En un nivel más modesto, la Municipalidad capitalina y 14 comunas del Gran Córdoba dieron un paso hacia adelante para resolver un problema común. Los vecinos de la ciudad ya no convivirán con toneladas de desperdicios, como ocurre actualmente en el relleno sanitario de Piedras Blancas, próximo al barrio Nuestro Hogar III.
El Gobierno de la Provincia comprará dos terrenos para la deposición final de residuos que cuenta con una ventaja nada desdeñable, pues no habrá habitantes en un radio que supera los 10 kilómetros, tal como lo recomendó el Instituto Superior de Estudios Ambientales (ISEA) de la Universidad Nacional de Córdoba.
Después de varios meses de estricto secreto, la vicegobernadora Alicia Pregno oficializó los predios que declararán de utilidad pública y expropiarán para ceder a Cormecor, el ente intermunicipal que preside el radical Jhon Boretto. El enterramiento se realizará en un lote de 270 hectáreas situado entre las rutas 5 y 36, en el Departamento Santa María. En tanto, funcionará una estación de transferencia en el norte de la provincia a la altura de Estación Juárez Celman en un terreno de aproximadamente 50 hectáreas.
“Se trata de dos predio que no están alcanzados por el radio urbano de ningún municipio o comuna”, precisó el ministro de Gobierno, Oscar González, en declaraciones a la prensa. El jefe de ministros informó además que el pedido de expropiación ingresará a la Legislatura en 15 días. Aún resta que el Tribunal de Tasación de la Provincia defina los costos aproximados de los predios para incluirlos en el proyecto de ley.
Una vez que la administración de José Manuel de la Sota haya comprado ambos lotes, será responsabilidad de Cormecor cualquier decisión en materia de residuos urbanos. En otros términos, finalizará allí la colaboración de la Provincia en un ámbito que no tiene injerencia como lo es la basura.

Salvando el error
La deposición final de los residuos se resolvió más con paliativos que con planes de largo plazo en los últimos 30 años, lapso de tiempo que coincide con la explosión demográfica y la expansión de la producción de basura asociada a este fenómeno. En esta oportunidad, la decisión de 15 municipios y comunas de buscar soluciones para las próximas dos décadas corregirá una decisión poco afortunada del exintendente Daniel Giacomino.

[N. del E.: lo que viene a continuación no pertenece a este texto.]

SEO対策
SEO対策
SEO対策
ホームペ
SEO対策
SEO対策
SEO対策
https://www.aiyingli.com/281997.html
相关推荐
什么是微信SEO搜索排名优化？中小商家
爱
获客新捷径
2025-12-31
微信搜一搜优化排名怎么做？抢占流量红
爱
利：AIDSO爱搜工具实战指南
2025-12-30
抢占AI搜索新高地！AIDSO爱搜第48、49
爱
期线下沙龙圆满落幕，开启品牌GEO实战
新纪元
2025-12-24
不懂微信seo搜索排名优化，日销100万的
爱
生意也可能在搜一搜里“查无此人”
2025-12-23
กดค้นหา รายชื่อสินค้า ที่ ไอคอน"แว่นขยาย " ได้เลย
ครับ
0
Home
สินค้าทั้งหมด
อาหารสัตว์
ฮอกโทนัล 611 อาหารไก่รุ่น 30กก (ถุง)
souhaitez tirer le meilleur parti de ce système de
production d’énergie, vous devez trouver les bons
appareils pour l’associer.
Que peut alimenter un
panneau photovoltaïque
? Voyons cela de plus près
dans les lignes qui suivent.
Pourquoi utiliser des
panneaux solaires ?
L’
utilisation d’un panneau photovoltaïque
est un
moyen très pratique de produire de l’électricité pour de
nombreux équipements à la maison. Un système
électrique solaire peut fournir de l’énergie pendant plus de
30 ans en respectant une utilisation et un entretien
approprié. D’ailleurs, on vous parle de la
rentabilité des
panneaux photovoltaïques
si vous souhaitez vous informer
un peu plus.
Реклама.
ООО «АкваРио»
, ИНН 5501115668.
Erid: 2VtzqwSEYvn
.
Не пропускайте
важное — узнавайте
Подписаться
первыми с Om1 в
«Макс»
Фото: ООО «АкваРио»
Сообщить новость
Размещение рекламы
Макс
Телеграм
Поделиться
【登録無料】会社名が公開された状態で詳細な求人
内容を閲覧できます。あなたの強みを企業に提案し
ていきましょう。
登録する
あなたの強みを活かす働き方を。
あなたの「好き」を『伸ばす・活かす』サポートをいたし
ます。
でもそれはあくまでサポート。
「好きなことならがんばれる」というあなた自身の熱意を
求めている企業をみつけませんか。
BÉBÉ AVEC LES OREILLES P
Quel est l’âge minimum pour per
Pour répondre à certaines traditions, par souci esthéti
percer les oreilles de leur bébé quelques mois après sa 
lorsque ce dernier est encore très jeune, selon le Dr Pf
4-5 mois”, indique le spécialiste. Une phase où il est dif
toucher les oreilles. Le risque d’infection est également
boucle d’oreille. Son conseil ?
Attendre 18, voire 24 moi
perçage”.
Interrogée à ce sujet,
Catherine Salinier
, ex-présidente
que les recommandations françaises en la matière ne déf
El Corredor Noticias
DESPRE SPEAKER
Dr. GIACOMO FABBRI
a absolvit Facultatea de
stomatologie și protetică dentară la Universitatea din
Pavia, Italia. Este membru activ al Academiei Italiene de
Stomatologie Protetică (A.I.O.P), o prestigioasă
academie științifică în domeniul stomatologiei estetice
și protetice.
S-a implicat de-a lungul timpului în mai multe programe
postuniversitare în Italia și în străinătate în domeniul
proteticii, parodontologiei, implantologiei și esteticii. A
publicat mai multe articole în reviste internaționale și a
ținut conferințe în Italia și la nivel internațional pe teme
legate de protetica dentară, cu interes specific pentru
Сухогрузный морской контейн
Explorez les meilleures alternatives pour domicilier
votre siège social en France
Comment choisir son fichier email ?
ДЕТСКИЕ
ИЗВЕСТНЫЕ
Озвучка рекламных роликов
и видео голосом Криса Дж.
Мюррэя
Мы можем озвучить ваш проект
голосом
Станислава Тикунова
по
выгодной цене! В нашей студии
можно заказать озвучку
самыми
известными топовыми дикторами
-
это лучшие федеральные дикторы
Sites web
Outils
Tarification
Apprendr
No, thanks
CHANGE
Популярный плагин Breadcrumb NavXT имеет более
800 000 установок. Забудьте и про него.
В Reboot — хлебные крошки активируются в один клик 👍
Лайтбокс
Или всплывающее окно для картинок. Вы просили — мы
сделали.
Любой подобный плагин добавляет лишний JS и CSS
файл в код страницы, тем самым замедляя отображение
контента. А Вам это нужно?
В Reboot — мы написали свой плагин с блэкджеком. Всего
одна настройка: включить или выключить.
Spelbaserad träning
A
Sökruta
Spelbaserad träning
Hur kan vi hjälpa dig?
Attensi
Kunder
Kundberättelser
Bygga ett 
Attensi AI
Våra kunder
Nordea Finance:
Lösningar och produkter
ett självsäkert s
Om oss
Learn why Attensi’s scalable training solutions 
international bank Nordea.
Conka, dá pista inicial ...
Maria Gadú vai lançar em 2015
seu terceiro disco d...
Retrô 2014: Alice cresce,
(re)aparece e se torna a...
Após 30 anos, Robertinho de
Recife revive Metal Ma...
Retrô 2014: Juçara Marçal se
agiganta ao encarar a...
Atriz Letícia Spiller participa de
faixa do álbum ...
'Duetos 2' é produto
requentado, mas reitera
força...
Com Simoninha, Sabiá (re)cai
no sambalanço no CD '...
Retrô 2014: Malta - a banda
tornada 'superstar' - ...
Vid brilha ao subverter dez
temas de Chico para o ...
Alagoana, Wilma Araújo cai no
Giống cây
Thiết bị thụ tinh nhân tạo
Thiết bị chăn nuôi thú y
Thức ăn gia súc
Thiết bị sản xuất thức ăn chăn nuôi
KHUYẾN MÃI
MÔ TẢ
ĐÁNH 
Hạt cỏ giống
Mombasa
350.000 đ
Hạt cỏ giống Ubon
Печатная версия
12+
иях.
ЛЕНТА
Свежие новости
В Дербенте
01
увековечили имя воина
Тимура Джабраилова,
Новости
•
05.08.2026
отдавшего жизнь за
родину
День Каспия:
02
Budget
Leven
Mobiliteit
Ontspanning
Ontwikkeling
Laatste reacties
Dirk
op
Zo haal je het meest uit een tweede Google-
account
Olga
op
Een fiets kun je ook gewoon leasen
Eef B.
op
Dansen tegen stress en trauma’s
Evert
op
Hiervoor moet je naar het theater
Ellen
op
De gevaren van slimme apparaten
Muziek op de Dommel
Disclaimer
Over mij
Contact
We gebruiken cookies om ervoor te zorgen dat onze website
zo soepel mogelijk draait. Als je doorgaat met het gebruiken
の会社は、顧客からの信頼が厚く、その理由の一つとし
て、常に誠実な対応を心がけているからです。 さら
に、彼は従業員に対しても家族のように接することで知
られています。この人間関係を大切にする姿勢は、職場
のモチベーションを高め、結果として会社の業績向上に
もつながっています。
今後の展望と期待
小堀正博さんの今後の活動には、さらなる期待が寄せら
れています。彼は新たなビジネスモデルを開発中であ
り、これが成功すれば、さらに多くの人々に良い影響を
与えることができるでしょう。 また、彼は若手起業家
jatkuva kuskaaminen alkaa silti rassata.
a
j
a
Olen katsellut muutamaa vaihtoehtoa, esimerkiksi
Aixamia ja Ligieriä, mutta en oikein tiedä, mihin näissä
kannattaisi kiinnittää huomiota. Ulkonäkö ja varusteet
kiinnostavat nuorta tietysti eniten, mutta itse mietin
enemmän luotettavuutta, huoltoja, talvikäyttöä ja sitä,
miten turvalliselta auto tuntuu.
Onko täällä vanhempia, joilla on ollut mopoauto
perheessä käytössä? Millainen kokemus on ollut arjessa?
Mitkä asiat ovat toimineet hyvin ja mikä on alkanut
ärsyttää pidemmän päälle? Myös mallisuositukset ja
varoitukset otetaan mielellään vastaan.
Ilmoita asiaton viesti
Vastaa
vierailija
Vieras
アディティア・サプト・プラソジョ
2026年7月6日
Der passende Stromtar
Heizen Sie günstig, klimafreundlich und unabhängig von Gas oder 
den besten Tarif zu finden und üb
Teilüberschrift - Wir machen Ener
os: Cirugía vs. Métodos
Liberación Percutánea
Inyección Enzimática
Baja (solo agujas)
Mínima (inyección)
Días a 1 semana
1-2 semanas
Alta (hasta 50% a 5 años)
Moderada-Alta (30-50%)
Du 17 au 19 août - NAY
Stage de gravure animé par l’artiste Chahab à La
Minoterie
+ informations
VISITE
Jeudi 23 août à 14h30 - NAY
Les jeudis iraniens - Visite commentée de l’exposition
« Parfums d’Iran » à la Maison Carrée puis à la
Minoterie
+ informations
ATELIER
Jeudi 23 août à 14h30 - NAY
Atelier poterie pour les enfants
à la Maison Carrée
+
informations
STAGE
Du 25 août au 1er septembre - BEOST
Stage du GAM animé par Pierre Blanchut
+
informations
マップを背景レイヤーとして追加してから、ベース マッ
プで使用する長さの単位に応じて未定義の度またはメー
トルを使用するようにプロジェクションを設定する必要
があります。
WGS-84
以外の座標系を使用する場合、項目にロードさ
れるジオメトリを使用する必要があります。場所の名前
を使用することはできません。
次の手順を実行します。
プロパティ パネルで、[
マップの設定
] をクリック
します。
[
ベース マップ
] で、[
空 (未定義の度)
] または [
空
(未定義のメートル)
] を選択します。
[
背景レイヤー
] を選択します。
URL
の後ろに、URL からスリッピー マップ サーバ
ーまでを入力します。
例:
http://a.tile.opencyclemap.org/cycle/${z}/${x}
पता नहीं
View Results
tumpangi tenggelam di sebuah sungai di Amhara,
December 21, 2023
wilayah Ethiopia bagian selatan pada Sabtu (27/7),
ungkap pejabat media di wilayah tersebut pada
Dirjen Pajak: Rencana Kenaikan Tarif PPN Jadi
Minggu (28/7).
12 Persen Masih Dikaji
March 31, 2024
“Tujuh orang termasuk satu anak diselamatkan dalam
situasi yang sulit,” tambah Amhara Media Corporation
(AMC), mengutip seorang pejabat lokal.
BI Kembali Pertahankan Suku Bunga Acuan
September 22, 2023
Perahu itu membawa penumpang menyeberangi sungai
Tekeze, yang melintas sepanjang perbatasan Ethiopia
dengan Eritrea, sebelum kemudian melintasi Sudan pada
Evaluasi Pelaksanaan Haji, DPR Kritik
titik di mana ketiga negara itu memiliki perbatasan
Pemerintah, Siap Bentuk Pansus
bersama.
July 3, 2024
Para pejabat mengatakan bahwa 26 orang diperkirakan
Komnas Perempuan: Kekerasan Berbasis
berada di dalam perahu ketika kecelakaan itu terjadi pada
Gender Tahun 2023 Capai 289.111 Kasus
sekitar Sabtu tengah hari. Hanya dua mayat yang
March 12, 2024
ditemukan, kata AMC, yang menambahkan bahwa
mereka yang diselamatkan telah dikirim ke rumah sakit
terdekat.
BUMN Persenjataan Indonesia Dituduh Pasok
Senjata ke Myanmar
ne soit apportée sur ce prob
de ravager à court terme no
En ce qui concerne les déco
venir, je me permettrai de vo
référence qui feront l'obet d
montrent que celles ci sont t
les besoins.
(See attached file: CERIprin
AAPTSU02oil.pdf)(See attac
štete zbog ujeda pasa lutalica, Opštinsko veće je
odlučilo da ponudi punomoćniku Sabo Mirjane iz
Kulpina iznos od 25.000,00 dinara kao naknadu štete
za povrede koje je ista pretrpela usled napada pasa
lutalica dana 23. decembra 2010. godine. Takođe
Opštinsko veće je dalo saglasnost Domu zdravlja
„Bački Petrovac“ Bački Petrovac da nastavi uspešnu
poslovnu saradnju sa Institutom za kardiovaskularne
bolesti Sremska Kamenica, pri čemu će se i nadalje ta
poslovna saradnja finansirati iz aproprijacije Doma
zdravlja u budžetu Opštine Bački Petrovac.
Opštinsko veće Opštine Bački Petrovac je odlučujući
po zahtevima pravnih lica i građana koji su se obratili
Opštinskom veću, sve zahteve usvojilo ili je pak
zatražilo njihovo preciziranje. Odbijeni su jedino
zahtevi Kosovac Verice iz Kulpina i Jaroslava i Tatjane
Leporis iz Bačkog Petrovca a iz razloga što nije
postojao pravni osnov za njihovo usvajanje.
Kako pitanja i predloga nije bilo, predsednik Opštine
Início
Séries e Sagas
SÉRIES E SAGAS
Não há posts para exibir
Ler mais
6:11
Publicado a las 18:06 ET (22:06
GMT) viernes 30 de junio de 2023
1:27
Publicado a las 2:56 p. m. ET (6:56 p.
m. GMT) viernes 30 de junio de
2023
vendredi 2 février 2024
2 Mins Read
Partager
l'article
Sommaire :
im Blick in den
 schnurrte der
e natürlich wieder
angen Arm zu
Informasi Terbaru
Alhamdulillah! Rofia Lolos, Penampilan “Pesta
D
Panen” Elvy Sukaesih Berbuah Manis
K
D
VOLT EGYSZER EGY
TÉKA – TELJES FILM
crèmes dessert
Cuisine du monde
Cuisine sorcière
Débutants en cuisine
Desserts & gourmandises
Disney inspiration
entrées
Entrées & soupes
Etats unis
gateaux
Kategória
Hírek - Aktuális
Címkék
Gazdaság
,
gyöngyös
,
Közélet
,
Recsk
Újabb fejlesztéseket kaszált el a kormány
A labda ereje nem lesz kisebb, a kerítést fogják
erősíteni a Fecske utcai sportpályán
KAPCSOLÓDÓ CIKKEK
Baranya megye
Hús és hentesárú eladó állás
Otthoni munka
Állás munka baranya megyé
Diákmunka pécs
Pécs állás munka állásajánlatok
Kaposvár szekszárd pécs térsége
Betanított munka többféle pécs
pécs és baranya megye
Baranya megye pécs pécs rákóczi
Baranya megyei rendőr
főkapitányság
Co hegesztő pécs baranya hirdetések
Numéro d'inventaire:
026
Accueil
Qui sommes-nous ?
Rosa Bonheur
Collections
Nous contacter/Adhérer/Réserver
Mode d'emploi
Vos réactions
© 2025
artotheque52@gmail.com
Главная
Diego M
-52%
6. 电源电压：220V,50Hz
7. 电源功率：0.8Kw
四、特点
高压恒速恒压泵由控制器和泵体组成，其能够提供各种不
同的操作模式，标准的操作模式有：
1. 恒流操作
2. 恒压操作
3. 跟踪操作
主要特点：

Cabe recordar que el actual diputado nacional decidió en 2010 cerrar el predio de Potrero del Estado, en Bouwer, y trasladar dos millones de toneladas de basura por día a la Capital. Una resolución desacertada si se tiene en cuenta que la ciudad tiene el mismo tamaño que su ejido urbano. Por lo tanto, no hay espacio suficiente para plantear un enterramiento sin que distintos barrios de la ciudad se sientan amenazados por la presencia de un basural casi en las puertas de sus hogares. En honor a la verdad, los damnificados suelen ser los ciudadanos de las áreas más empobrecidas de la capital, carentes éstos de una capacidad de presión de la magnitud de un grupo desarrollista o funcionarios públicos.

Utilización
Una vez que la compra con fondos provinciales se haga efectiva, Cormecor estará en condiciones de disponer de los nuevos terrenos en un plazo que no debería superar el año. El presidente del Ente aseguró que se pensará en la incorporación de nuevas tecnologías para tratar los desperdicios, recursos que no pueden desestimarse si se tiene en cuenta que es la parte más rentable de la cadena.
“Necesitamos pensar en ideas más avanzadas. Es necesaria la incorporación de tecnologías para lograr reducir el volumen de desperdicios. Estas son soluciones que no se dan en el corto plazo”, explicó Boretto al respecto. “Vamos a trabajar de manera responsable y ordenada. Se trata de pensar, estudiar y diseñar una política para tratar los residuos y en ese sentido nos vamos a poner a trabajar de manera inmediata”, prometió.